If you’ve ever been caught in the middle of a disagreement, you know how stressful it can be to fall into the role of the mediator. And if you’ve ever acted as the mediator for a conflict at work, you’ve likely felt the additional pressure of feeling like you have to balance neutrality and empathy. Conflict mediation is stressful no matter how you choose to confront it, but a certain mindset and some key approaches can help you reduce this kind of stress in the workplace.
“A mindset of conflict resolution or peacebuilding is different than a normal, everyday mindset. You have to stay curious and listen to everyone’s side — with total care and respect,” Jeremy Pollack, M.S., an anthropologist and conflict resolution consultant, tells Thrive. “If they do not feel heard or recognized, then resolving any conflict will be almost impossible.” In order to reduce your stress as a mediator while still easing the tension of your colleagues, try implementing these strategies the next time you find yourself caught in the middle.
Refrain from a referee’s mindset
As a conflict mediator, it’s all too easy to feel like you need to be the “referee,” making snap judgments and jumping into the middle of the situation whenever things get heated. Although this might feel like the best — or even the only — way to moderate a tense encounter at work, taking on the role of a “sportscaster” will actually better equip your colleagues to sort things out themselves. Heather Turgeon, M.A., M.F.T., a psychotherapist and author, writes for The New York Times that this method will let the parties involved know that you “acknowledge and respect their struggles, but you’re not immediately jumping in with a solution.”
To give this a try, “imagine you’re a sportscaster, and describe what you see in front of you,” Turgeon says. This helps you to be compassionately direct, while still avoiding alienating coworkers involved in the disagreement. A sportscaster-style statement might sound like this: “I see that both of you are frustrated right now. Alex, you are disappointed because Jane missed her last project deadline by a few hours. Jane, you are upset because Alex didn’t cooperate with your request for some extra help on that project. Am I getting this right?” First stating the facts back without additional input can help diffuse tension.
Separate content from delivery
In the midst of conflict, it is easy to feel overwhelmed by emotion, and say things you might not mean. As a mediator, it’s important to remember this and act accordingly by separating content from delivery. “This means listening to the meaning or intent of what the person is saying, and trying not to react to the anger, sarcasm, or criticism that is typically used to deliver the message in a conflict situation. For example, say, ‘You are being too aggressive right now, but I hear what you are saying,’” Kristin Behfar, Ph.D., a professor of strategic leadership and ethics at The United States Army War College and a researcher on conflict resolution in the workplace, tells Thrive.
Separating content from delivery can be tough; but working at it (and being clear with colleagues about the limits of what you’re willing to tolerate) pays off.

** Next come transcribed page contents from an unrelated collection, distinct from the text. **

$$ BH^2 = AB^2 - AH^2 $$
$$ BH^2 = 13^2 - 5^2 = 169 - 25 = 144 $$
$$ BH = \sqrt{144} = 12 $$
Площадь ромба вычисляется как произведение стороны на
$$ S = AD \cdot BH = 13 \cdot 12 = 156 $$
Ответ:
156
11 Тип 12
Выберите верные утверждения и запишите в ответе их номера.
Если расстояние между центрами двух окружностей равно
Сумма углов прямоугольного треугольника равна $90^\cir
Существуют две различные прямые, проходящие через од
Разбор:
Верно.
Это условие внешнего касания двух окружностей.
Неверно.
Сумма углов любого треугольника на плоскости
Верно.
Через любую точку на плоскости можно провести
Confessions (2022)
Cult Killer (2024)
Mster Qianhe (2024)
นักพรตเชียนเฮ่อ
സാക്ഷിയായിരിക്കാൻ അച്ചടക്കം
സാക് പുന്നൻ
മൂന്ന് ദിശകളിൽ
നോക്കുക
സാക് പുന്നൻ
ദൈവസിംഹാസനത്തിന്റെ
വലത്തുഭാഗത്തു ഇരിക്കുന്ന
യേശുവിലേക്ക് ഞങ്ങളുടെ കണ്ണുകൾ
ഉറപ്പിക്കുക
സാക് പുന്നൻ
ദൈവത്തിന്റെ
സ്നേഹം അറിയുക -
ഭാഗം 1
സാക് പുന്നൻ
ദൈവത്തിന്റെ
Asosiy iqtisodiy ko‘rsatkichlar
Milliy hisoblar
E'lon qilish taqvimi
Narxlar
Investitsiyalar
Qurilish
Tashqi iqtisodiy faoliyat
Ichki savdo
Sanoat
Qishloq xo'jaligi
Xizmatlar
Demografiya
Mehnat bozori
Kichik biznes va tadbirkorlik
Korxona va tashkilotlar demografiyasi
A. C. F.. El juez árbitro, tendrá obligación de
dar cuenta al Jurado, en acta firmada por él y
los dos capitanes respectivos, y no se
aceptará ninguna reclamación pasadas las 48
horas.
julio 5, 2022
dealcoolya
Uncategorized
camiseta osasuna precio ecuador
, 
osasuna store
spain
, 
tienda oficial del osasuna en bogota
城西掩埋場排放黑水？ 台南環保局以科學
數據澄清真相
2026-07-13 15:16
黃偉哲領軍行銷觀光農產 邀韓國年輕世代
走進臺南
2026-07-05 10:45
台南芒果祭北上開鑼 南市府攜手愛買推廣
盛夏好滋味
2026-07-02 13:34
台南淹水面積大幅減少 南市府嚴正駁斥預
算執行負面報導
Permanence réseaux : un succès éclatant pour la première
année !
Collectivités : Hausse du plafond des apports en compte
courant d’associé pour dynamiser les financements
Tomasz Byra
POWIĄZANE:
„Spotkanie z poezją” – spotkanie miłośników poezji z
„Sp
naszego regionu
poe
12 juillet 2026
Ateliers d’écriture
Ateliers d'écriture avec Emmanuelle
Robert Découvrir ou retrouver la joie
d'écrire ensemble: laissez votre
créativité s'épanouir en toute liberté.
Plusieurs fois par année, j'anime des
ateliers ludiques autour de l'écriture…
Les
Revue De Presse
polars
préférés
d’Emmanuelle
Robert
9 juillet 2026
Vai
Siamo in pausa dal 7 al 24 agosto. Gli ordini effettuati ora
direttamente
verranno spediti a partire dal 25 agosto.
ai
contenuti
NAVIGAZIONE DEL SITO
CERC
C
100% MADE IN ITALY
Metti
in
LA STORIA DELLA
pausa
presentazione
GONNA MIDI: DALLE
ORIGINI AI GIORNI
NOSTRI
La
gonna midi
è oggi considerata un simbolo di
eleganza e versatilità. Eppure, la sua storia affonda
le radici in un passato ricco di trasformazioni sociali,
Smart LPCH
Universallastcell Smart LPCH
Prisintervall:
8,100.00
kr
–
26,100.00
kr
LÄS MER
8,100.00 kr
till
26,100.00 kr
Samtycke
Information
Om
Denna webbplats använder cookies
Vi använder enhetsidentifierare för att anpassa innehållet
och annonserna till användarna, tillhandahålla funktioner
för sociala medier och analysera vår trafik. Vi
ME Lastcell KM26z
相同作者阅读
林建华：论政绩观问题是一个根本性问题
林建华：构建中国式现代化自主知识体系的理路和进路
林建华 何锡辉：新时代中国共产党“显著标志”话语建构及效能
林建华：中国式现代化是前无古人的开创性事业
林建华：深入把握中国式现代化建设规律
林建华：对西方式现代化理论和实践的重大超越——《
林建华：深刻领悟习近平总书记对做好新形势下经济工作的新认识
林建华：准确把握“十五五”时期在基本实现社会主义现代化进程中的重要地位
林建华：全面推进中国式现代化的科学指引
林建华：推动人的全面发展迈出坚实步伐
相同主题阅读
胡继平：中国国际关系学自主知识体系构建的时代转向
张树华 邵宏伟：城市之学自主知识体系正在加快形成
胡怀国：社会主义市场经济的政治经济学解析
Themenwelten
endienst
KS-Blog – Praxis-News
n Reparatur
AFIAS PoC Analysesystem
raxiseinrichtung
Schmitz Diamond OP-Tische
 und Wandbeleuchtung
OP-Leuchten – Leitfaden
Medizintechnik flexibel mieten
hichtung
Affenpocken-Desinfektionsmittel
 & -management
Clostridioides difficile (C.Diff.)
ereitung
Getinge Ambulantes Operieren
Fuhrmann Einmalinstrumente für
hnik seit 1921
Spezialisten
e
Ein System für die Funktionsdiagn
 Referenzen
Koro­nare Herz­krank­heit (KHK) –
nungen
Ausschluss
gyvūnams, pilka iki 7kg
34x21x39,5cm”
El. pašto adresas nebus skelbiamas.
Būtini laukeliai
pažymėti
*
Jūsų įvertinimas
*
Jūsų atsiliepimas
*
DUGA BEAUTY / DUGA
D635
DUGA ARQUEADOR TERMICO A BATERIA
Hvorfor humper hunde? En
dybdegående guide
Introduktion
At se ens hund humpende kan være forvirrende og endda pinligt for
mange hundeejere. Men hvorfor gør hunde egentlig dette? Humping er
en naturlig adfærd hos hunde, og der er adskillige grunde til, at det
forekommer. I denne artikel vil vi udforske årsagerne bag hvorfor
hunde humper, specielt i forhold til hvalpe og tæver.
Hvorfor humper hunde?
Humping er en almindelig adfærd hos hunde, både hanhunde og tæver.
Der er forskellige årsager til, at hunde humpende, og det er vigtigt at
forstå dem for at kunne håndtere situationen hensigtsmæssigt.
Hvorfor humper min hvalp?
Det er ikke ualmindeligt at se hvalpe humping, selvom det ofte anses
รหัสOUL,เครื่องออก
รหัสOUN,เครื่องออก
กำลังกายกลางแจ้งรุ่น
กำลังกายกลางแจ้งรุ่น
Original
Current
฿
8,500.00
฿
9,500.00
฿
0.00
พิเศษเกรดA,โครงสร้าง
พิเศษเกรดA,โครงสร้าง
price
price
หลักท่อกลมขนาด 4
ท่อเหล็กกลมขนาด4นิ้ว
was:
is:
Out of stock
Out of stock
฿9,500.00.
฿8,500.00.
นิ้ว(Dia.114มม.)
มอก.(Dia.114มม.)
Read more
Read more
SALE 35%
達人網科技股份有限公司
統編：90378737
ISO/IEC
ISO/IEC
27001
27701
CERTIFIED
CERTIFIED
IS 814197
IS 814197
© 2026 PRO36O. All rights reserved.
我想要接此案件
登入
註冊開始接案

Avoid inserting yourself into the solution
As a conflict mediator, you’re not only tasked with diluting a potentially heated situation, but also protecting your own well-being under pressure. One way to do both is to help your colleagues reach a conclusion on their own, without passing judgment. “There are some words that imply judgment and reflect assumptions that make people more tense. Words or phrases like ‘you should,’ ‘you need to,’ ‘you ought to,’ [or] ‘you must’ reflect only your ideas or conclusions about how the person should solve the problem, rather than inviting the other person to offer you a solution,” Behfar says. Instead of telling your colleagues immediately what you think they should do, ask them questions that lead them to develop their own solution. For example, if the conflict at hand is related to missed deadlines, you could ask, “What are some factors that make the team unable to meet its deadlines?” or “What are some strategies you could implement as a team to make it easier for everyone to meet their deadlines?”
Develop a sense of safety and trust
One of the most crucial components of mediating conflict at work is creating and maintaining an atmosphere of trust. Pollack says the most important building blocks to form that foundation of trust include safety, confidentiality, neutrality, and respect. “If you are honestly going to help co-workers find their way out of conflict, they have to trust your guidance. The only way that can happen is if they know that the conversations around the conflict will be safe,” Pollack says. “They need to know that they will not be negatively affected at work for being honest about how they feel.” And if you promote a culture of compassionate directness, encouraging honesty, that will be inevitable.